We come to church to share God. Each of us brings our concepts of God to this place, and here, in this community, we determine how God will be manifest to the world by what we do. We can become what we intend to become.

There is an old story about two brothers. They were likable young men but they had a little bit of a wild streak. It got so wild that they began earning their money by stealing sheep from the local farmers. As happens to all thieves, one day they were caught.
Rather than kill them, the villagers decided to brand the two brothers on the forehead with the letters S. T. for "Sheep Thief." The action so embarrassed the one young man that he ran off, never to be heard from again. The other brother was so filled with remorse and repentance that he chose to stay and try to reconcile himself to the villagers whom he had wronged.

At first the villagers were skeptical. Most of them wouldn't have anything to do with him. But he was determined to make reparation for his offenses. Whenever there was sickness, the sheep thief was there to help care for the sick person. Whenever there was work that needed to be done, the sheep thief showed up to help. It made no difference whether the person was rich or poor, the sheep thief was there to lend a helping hand. Soon he was an integral part of the community, never accepting pay for anything he did. His life was totally lived for others. As a consequence, he was a friend of all and became very well respected.

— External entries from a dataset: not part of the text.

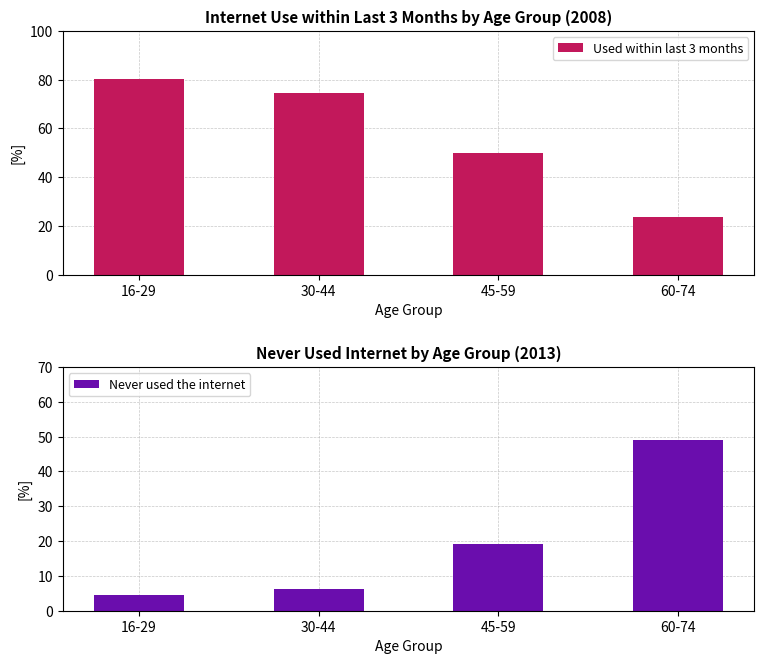

What is the total value across all series at 60-74?

72.6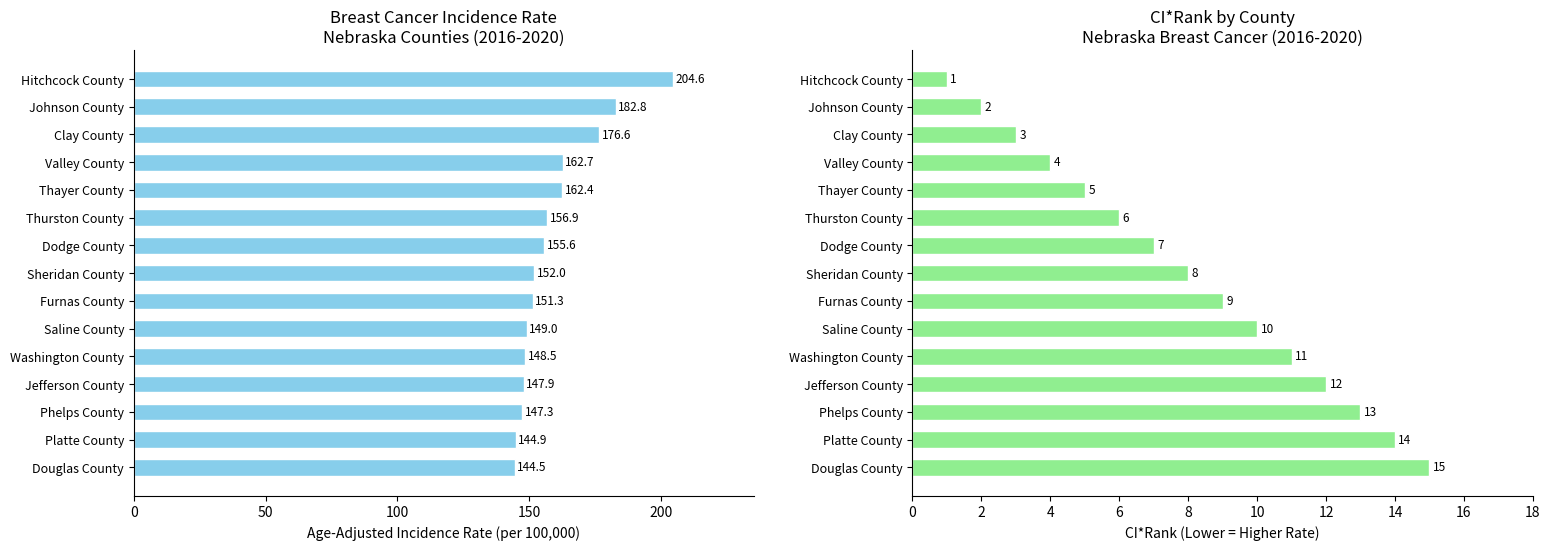

Is it true that CI*Rank equals 11.0 at Washington County?

True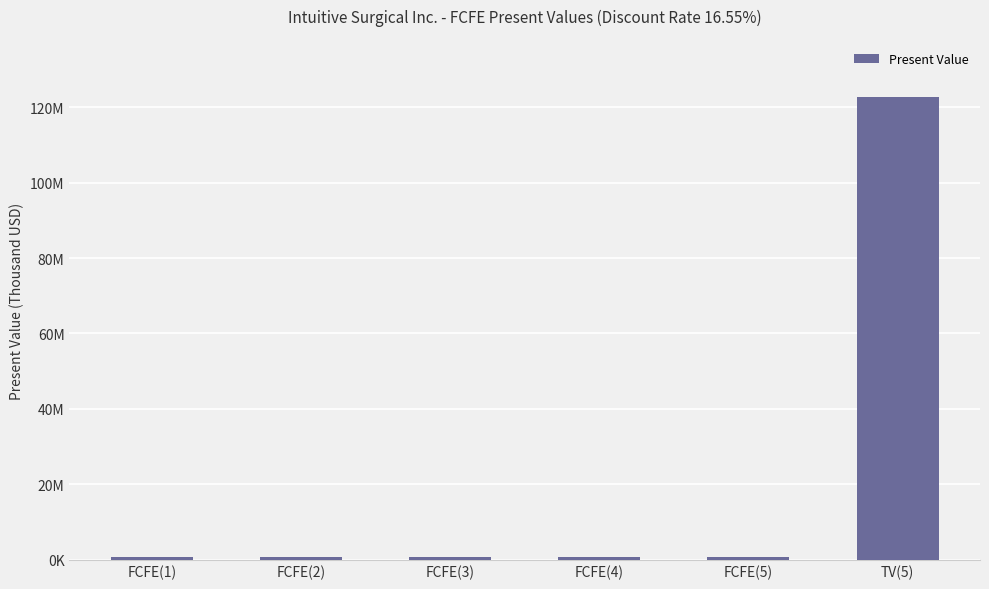

What is the minimum value shown in the chart?

691749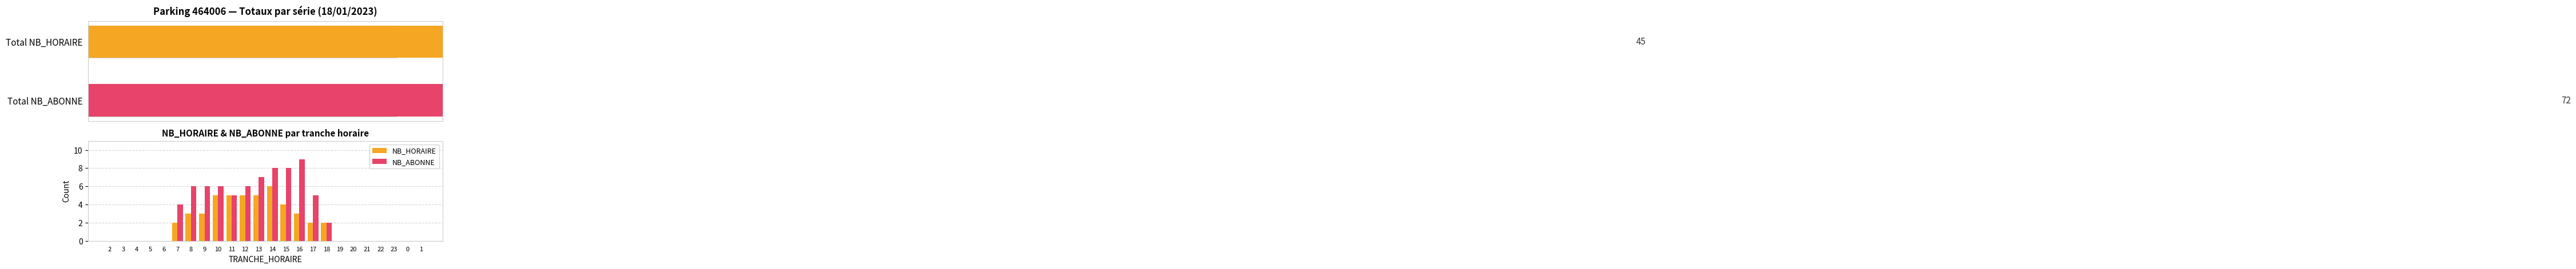

What is the total value across all series at 12?

11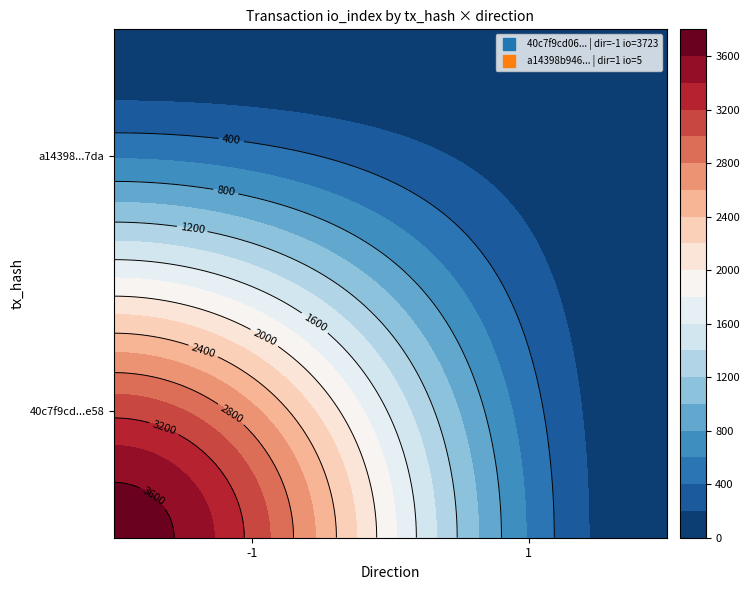

The value of a14398b946fb80eb5c391e946ddb030d3a677da at direction is 0. True or false?

False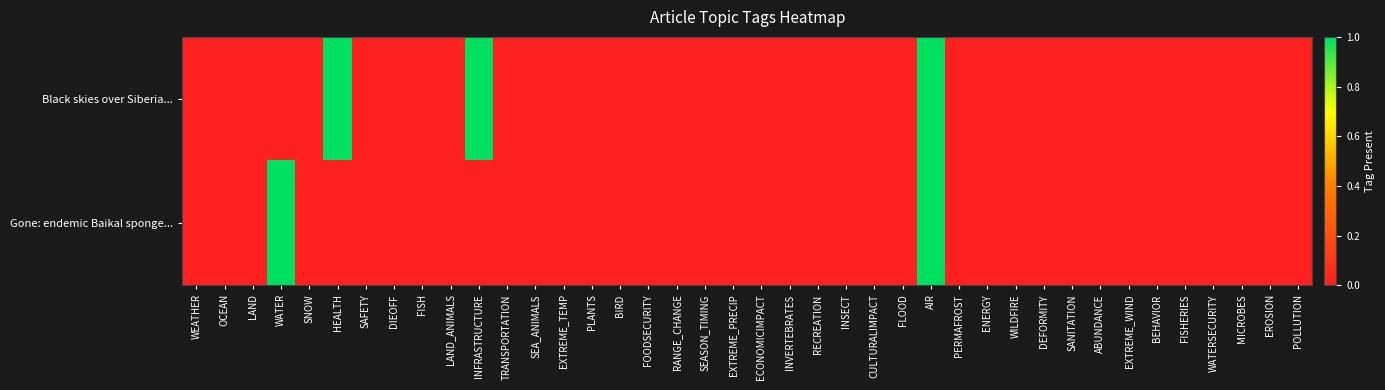

Which series has the largest range (max minus min)?

Black skies over Siberia...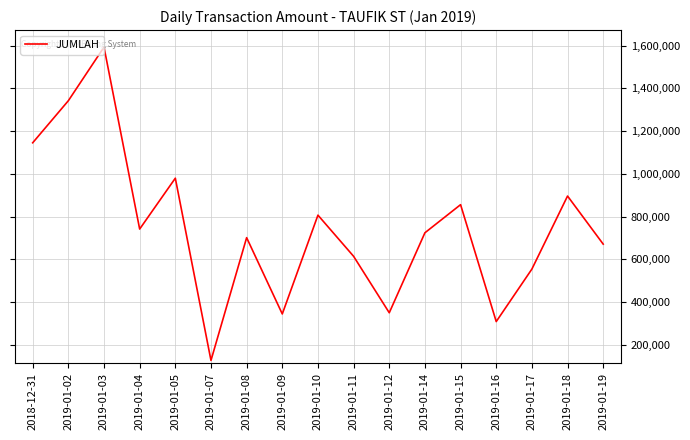

Which category has the highest value across all series?

2019-01-03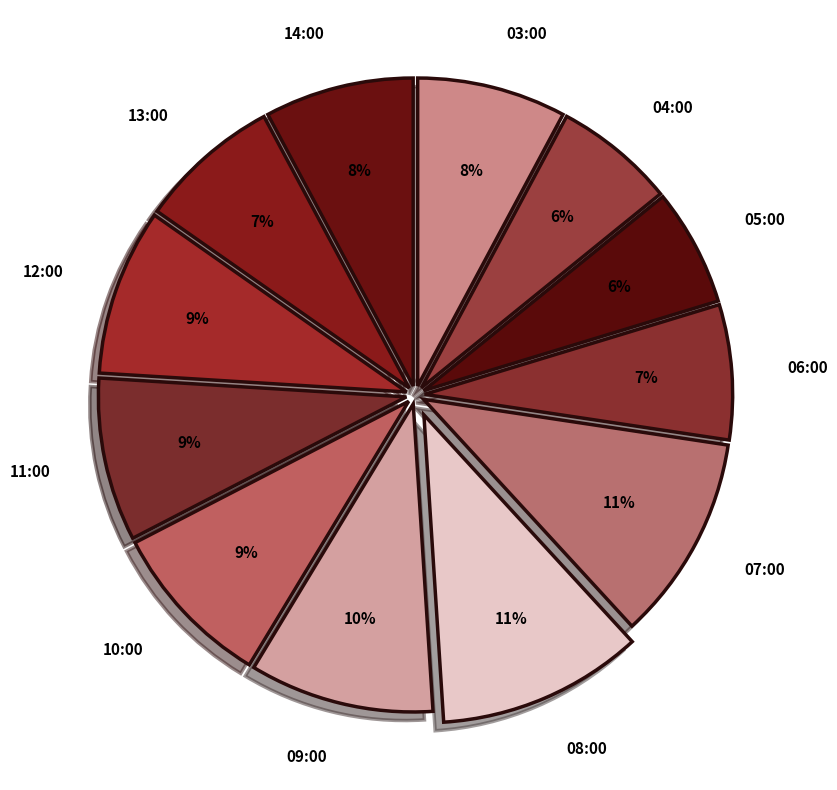

Is it true that 04:00 is 17% of the pie?

False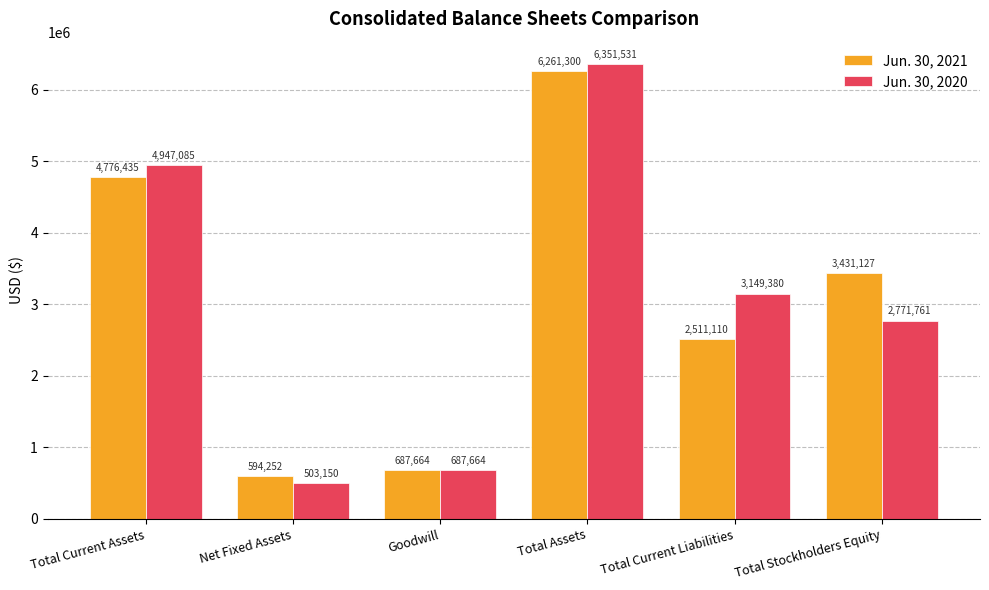

How many series are shown in this chart?

2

Many years passed and a traveler came through the town. As he sat at the sidewalk café eating his lunch, he noticed the well respected old man with the strange brand on his forehead, sitting at a table nearby. It seemed that everybody in town stopped to pay their respects or share a kind word. Even the children stopped to play or give and receive an affectionate hug. The stranger's curiosity was peaked and he asked the café owner about the old man. "What does the strange brand on his forehead stand for?"

The café owner, a contemporary of the old man, thought for a moment then said, "It happened so long ago that I don't rightly remember. But I think it stands for Saint."
It's not what we do, it is what Christ does in us and through us when we become the Christ to others. What we envision is what we become. The perception becomes the reality. Put the image of Christ in your heart and you will become the Christ in whom God lives and becomes known to others.